◆ TASK ◆
Output exactly the lines that run from the top of the entries to the line holding "приобрести уголь и жидкость для розжига.", including both of those lines.

Stored entries
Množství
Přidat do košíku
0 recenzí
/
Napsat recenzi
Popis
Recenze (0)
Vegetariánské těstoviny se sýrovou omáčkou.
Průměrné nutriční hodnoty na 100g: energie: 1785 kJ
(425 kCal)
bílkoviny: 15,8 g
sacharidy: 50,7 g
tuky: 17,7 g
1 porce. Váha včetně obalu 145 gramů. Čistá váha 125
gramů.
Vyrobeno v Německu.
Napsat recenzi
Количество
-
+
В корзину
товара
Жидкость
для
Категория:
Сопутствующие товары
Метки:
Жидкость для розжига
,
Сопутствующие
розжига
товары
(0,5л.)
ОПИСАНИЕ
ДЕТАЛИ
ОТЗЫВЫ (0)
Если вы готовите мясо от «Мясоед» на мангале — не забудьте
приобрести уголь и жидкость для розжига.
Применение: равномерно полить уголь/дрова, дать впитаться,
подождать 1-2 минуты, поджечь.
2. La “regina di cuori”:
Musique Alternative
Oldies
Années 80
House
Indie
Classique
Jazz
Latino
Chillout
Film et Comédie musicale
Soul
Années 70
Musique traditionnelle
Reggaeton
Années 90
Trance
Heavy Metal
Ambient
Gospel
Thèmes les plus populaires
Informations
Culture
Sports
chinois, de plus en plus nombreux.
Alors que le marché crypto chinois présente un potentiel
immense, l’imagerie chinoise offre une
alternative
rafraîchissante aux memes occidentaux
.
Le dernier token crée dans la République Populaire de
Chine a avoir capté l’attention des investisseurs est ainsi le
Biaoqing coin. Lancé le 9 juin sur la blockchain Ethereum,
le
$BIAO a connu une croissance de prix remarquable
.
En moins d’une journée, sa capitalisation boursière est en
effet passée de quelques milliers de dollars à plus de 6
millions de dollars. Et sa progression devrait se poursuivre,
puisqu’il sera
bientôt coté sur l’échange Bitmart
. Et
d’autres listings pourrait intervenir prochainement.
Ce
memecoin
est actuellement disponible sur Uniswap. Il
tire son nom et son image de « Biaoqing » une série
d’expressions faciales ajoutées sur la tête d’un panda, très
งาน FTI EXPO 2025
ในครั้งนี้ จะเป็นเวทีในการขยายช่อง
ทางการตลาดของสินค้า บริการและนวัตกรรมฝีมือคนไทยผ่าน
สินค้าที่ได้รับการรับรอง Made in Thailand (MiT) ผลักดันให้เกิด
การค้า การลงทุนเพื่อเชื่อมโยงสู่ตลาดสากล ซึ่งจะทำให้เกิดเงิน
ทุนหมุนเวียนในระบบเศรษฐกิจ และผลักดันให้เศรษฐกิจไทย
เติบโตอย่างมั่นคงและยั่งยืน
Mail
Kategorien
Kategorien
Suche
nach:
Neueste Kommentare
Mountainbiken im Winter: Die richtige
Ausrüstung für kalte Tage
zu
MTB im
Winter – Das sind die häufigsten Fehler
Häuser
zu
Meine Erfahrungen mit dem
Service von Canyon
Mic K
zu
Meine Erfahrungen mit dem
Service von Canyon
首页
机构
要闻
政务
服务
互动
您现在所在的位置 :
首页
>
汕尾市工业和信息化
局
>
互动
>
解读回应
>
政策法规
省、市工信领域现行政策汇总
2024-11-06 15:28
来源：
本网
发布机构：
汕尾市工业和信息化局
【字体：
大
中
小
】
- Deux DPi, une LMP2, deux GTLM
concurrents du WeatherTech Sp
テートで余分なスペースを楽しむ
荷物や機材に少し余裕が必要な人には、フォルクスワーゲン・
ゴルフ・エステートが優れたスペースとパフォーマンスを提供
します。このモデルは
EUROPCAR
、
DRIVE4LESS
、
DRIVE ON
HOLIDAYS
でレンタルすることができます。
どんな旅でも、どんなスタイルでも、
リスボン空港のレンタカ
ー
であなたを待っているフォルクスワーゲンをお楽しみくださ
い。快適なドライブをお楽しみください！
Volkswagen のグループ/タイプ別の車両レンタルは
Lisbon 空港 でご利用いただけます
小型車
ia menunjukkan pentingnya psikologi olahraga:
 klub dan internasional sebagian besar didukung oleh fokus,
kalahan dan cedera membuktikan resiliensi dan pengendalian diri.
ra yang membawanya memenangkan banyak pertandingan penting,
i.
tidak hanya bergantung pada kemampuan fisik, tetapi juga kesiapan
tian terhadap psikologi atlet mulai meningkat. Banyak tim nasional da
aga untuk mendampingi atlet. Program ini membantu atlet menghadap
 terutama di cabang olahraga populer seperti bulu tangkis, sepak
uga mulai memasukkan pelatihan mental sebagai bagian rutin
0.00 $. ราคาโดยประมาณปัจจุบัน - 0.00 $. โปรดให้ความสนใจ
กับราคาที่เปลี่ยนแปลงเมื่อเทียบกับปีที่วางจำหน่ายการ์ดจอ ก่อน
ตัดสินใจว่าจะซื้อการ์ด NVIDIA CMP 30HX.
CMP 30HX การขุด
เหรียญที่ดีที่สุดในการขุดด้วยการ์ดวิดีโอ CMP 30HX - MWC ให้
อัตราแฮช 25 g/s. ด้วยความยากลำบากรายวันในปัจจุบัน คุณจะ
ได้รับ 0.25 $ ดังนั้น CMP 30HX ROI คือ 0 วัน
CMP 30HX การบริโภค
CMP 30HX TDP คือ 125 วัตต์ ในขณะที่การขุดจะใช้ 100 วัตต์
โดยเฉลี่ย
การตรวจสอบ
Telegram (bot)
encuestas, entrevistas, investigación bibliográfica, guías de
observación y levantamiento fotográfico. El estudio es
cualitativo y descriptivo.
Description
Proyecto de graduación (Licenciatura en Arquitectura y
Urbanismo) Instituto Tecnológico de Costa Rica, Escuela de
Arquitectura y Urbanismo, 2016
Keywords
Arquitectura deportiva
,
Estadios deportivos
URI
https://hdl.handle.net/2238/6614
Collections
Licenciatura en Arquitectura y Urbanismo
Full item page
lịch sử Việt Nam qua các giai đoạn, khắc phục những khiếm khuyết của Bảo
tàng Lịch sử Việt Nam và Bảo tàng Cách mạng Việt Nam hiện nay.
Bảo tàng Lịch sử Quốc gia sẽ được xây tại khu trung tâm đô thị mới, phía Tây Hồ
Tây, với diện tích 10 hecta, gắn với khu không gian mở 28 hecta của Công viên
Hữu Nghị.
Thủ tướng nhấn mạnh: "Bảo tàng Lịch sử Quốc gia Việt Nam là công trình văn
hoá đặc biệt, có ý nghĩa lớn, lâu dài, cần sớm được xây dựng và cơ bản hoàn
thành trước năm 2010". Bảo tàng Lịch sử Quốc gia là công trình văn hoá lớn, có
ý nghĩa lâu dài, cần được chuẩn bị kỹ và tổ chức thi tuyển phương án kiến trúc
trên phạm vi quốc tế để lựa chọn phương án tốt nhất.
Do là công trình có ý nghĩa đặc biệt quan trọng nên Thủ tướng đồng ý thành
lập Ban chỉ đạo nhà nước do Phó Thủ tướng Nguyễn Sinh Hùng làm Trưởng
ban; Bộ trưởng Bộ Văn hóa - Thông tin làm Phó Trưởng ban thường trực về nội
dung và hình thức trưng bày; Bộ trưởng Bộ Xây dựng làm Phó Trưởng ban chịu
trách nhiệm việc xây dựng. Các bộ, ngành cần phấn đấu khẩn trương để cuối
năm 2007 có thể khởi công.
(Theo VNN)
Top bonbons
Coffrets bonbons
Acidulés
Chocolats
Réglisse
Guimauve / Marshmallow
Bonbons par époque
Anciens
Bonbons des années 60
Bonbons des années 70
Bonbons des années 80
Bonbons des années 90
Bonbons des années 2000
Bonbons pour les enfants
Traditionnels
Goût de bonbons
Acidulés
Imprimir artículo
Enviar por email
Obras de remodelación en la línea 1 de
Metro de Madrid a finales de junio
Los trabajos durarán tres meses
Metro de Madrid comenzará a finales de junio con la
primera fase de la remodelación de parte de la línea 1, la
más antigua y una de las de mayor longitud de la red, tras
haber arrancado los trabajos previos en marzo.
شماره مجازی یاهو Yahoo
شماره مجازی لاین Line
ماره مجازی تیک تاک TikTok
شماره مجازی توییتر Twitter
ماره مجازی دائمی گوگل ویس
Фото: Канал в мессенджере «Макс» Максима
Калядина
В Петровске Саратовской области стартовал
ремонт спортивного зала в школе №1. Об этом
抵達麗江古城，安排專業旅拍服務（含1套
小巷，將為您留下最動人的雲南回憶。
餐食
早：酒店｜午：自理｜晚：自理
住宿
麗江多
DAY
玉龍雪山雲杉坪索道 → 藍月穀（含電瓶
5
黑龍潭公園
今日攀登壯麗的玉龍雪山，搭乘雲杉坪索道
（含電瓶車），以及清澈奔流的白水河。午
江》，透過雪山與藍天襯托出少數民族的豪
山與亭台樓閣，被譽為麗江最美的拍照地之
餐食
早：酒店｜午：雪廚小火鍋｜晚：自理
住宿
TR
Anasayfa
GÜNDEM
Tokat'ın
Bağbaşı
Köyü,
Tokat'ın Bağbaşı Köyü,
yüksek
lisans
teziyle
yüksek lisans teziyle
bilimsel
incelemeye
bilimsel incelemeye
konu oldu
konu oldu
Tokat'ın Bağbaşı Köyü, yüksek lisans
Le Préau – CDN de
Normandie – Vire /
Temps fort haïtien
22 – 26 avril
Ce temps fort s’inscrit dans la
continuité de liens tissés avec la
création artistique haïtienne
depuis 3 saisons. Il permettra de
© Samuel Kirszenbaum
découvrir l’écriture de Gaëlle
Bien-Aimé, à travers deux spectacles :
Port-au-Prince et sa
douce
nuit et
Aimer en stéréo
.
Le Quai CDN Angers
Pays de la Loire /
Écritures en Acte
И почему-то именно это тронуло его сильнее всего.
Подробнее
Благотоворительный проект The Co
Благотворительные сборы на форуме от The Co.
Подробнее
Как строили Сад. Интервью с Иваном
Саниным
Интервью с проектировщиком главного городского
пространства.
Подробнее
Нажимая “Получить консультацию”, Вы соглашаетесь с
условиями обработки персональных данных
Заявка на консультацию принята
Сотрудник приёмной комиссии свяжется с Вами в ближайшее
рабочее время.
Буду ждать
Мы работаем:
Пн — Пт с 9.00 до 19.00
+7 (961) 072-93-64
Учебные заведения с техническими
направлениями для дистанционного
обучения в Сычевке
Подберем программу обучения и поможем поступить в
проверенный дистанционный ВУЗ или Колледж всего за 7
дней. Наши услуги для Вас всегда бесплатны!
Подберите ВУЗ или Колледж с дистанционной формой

◆ TASK OUTPUT ◆
Množství
Přidat do košíku
0 recenzí
/
Napsat recenzi
Popis
Recenze (0)
Vegetariánské těstoviny se sýrovou omáčkou.
Průměrné nutriční hodnoty na 100g: energie: 1785 kJ
(425 kCal)
bílkoviny: 15,8 g
sacharidy: 50,7 g
tuky: 17,7 g
1 porce. Váha včetně obalu 145 gramů. Čistá váha 125
gramů.
Vyrobeno v Německu.
Napsat recenzi
Количество
-
+
В корзину
товара
Жидкость
для
Категория:
Сопутствующие товары
Метки:
Жидкость для розжига
,
Сопутствующие
розжига
товары
(0,5л.)
ОПИСАНИЕ
ДЕТАЛИ
ОТЗЫВЫ (0)
Если вы готовите мясо от «Мясоед» на мангале — не забудьте
приобрести уголь и жидкость для розжига.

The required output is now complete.